> **Problems to solve**:
**1)** Output the passage from the Native American resistance project from "Native American Resistance/" up to and including "September 3, 1886.".
**2)** How many men made up the Colorado Territory militia force that attacked the village, according to the Native American resistance project?

(Beginning of Passage shown)

Native American Resistance/ Battles Project By: Chekeria Hankins

  • Apache and Navajo Wars

    Apache and Navajo Wars
    In 1861, Cochise (1815?-74), a Chiricahua Apache, and five other Indian chiefs were seized and accused, wrongly, of cattle rustling and kidnapping a boy from a ranch. One chief was slain, Cochise escaped, and the four others were soon hanged. Encounters continued during the 1870's. By the 1880's it was a full-fledged war, lasting until September 3, 1886.
  • Sand Creek Massacre

    Sand Creek Massacre
    The Creek Massacre was an atrocity in the Indian Wars of the United States that occurred on November 29, 1864, when a 700-man force of Colorado Territory militia attacked and destroyed a village of friendly Cheyenne and Arapaho encamped in southeastern Colorado Territory, killing and mutilating an estimated 70–163 Indians, about two-thirds of whom were women and children.

(End of Passage shown)
(Beginning of Records provided)

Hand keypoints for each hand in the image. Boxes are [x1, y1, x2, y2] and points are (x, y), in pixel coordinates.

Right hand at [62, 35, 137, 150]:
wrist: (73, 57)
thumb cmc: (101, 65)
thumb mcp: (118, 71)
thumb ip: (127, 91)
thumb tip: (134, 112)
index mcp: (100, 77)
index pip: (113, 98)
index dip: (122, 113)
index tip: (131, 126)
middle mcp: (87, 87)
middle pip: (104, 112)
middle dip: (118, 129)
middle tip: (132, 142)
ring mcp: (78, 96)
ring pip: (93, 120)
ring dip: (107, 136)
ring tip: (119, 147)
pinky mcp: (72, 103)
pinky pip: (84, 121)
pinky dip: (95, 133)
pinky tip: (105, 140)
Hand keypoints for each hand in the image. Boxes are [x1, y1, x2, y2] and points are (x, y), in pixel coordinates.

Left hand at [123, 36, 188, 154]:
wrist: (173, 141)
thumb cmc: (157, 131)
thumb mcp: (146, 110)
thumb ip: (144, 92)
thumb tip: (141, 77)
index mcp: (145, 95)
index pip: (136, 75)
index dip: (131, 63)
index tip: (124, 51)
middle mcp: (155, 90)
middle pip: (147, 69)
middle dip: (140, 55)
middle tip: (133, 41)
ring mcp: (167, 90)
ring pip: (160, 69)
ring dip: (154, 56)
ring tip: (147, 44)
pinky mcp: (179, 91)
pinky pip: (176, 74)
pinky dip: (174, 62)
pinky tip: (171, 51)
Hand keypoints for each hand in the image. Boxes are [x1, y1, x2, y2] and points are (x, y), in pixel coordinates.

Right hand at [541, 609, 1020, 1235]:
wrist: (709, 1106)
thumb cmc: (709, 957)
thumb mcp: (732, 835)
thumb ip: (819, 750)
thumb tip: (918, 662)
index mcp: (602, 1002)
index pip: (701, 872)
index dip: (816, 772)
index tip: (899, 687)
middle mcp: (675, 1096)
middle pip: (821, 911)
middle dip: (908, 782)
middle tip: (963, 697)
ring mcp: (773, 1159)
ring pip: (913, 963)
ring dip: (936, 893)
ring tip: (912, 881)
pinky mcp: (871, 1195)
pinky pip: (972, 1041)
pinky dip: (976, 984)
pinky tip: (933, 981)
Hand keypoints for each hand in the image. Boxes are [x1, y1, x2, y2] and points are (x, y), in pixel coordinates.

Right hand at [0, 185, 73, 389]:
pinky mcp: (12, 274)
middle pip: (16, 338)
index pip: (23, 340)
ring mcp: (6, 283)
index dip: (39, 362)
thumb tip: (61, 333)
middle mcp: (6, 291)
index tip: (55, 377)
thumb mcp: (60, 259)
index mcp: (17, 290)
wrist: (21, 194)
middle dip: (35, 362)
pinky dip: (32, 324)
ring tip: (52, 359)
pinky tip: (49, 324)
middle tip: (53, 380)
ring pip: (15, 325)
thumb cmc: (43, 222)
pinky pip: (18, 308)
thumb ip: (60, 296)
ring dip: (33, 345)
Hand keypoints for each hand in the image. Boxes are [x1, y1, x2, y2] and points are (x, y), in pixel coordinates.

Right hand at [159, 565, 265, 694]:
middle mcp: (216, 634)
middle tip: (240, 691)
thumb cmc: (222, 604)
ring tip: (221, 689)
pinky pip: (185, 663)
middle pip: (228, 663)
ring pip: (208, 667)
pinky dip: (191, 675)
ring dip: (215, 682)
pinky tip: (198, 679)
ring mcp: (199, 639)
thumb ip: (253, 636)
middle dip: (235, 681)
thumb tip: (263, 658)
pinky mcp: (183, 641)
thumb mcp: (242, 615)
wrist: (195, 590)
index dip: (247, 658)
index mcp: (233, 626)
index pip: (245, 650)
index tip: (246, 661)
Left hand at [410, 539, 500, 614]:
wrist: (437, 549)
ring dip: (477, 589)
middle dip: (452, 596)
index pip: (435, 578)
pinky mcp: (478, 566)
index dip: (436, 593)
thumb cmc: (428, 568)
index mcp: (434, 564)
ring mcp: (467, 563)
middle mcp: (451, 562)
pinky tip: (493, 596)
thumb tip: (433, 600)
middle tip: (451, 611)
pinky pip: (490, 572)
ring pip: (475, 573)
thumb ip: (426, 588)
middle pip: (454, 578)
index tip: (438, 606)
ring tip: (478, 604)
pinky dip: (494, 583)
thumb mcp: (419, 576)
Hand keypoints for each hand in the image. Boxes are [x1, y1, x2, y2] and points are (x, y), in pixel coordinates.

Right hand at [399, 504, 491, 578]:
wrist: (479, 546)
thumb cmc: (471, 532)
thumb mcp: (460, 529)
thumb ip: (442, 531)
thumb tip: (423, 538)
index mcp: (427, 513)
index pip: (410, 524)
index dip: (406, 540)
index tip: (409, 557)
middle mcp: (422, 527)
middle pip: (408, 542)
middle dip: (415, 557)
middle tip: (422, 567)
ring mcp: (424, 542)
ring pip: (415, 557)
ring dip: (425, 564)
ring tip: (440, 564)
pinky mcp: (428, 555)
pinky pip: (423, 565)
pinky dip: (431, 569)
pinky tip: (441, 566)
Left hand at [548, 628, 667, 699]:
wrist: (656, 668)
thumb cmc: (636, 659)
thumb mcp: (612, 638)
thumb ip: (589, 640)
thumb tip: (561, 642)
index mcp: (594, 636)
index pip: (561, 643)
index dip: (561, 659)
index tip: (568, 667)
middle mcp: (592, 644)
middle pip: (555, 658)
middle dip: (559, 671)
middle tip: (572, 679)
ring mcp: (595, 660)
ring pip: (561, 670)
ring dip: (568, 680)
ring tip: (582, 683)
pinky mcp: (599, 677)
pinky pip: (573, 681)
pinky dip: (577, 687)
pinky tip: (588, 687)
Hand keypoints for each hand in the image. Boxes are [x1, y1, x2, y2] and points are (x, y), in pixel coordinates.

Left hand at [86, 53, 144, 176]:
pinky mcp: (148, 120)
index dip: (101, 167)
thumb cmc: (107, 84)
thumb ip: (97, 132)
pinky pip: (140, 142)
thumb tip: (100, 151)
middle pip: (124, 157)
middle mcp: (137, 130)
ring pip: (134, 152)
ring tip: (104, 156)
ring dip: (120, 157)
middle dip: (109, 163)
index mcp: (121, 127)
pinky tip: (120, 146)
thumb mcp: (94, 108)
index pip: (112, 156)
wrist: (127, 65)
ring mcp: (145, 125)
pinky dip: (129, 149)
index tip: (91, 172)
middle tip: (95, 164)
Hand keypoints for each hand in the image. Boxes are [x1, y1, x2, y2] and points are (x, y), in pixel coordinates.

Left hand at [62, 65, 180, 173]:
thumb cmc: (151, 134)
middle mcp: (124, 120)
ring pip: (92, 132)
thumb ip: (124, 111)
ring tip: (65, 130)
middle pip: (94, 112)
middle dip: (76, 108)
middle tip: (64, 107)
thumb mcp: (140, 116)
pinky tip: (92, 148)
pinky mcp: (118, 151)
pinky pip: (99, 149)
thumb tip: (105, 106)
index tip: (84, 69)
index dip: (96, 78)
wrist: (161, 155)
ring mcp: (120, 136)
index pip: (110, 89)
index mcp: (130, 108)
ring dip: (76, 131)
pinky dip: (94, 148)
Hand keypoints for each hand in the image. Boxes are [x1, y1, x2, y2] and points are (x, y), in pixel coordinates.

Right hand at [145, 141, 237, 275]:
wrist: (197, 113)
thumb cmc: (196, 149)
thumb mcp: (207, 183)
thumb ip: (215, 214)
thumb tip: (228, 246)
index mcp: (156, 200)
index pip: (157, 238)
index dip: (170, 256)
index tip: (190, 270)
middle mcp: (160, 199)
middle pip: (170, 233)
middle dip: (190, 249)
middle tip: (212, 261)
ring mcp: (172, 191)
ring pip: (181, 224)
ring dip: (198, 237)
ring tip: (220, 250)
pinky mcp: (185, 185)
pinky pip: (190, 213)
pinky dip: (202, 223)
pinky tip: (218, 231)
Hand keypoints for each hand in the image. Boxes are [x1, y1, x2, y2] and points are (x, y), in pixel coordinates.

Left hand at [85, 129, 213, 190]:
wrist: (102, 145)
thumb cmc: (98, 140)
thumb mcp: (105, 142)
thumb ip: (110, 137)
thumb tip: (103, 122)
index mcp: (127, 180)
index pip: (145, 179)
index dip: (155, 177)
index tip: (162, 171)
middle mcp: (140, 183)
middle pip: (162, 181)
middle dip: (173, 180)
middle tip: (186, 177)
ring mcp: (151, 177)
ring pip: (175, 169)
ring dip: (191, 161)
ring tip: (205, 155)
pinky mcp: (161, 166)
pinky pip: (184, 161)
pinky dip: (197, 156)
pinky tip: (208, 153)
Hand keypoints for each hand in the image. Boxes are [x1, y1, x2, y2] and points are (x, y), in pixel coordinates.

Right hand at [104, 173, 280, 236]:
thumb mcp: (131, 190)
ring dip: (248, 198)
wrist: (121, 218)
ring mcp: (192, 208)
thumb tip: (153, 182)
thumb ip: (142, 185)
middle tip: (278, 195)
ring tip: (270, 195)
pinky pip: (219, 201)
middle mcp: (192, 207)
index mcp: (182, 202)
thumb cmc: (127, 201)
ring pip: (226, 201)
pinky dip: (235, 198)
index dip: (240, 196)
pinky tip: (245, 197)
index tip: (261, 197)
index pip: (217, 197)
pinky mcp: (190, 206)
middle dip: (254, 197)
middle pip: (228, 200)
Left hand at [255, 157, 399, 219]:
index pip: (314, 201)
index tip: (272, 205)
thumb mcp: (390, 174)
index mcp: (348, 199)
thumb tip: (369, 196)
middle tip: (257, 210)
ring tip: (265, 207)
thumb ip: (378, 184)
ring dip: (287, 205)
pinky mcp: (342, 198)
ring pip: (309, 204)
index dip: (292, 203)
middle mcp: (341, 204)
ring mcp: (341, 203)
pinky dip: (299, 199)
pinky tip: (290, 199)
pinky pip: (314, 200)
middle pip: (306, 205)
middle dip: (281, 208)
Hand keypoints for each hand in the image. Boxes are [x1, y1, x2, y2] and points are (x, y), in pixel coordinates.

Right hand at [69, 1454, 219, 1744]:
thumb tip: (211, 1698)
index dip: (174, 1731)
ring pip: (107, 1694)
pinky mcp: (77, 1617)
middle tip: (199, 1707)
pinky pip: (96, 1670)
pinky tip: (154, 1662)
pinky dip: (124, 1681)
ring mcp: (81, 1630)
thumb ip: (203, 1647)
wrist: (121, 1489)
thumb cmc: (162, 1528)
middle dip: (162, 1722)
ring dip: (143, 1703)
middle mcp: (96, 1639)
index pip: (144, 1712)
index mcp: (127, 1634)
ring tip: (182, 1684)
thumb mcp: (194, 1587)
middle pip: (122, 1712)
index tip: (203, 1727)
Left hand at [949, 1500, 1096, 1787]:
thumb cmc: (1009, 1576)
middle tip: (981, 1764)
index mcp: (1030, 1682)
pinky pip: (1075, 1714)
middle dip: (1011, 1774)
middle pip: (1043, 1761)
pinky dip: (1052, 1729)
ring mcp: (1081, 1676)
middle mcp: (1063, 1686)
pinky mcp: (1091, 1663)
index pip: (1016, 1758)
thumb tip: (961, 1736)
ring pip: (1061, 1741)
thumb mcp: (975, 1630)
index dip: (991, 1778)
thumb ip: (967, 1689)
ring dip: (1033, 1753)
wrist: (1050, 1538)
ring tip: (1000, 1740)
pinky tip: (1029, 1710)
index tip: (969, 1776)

(End of Records provided)

> **Responses by task**:
**1)**
Native American Resistance/ Battles Project By: Chekeria Hankins

  • Apache and Navajo Wars

    Apache and Navajo Wars
    In 1861, Cochise (1815?-74), a Chiricahua Apache, and five other Indian chiefs were seized and accused, wrongly, of cattle rustling and kidnapping a boy from a ranch. One chief was slain, Cochise escaped, and the four others were soon hanged. Encounters continued during the 1870's. By the 1880's it was a full-fledged war, lasting until September 3, 1886.

**2)** The force had 700 men.